Set down the entries again word for word, without any of the images.

● Records shown
===============

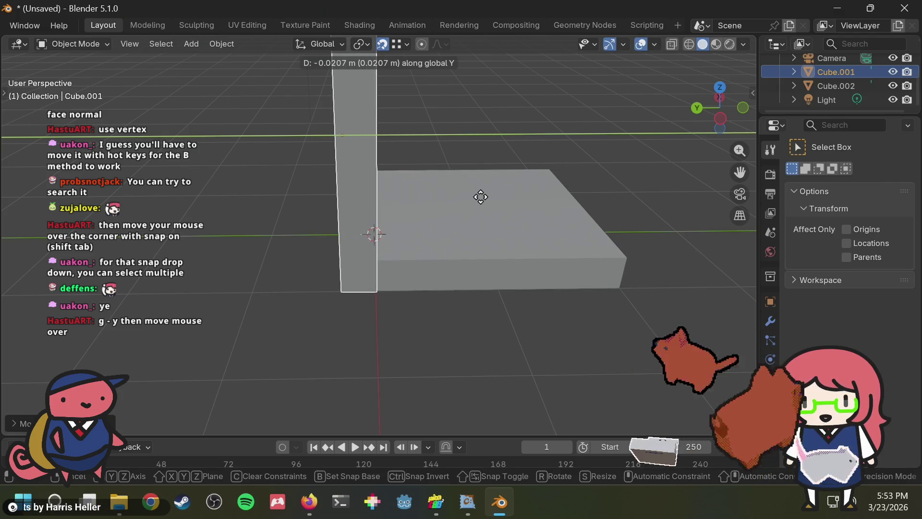
left_click(376, 264)
mouse_move(376, 264)
middle_mouse_down()
mouse_move(466, 175)
mouse_move(385, 178)
mouse_move(491, 158)
middle_mouse_up()
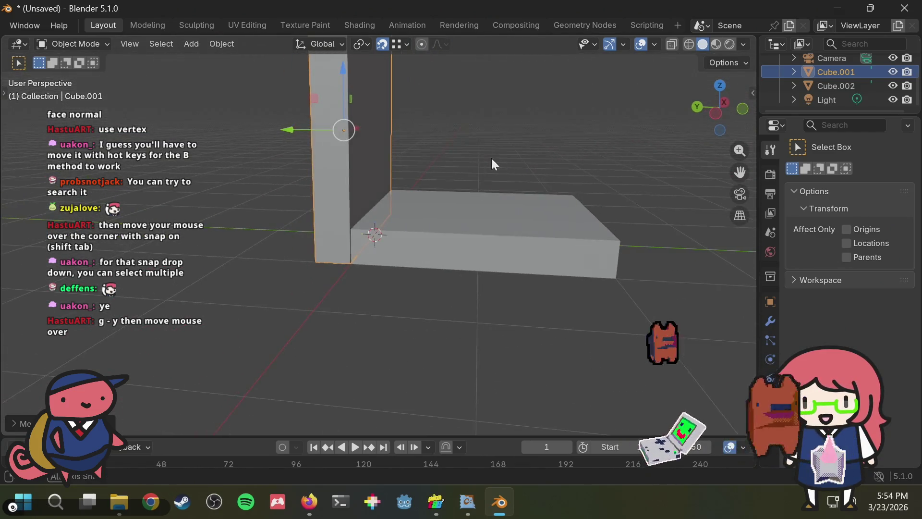
scroll(404, 203, "up", 5)
mouse_move(410, 180)
middle_mouse_down()
mouse_move(374, 187)
mouse_move(371, 206)
mouse_move(426, 195)
mouse_move(436, 163)
mouse_move(361, 226)
mouse_move(428, 166)
middle_mouse_up()
Step: Adjust the wall's height along Z, then reselect it to check the L shape
key("g")
key("z")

===============

● Your solution
left_click(376, 264)
mouse_move(376, 264)
middle_mouse_down()
mouse_move(466, 175)
mouse_move(385, 178)
mouse_move(491, 158)
middle_mouse_up()
scroll(404, 203, "up", 5)
mouse_move(410, 180)
middle_mouse_down()
mouse_move(374, 187)
mouse_move(371, 206)
mouse_move(426, 195)
mouse_move(436, 163)
mouse_move(361, 226)
mouse_move(428, 166)
middle_mouse_up()
Step: Adjust the wall's height along Z, then reselect it to check the L shape
key("g")
key("z")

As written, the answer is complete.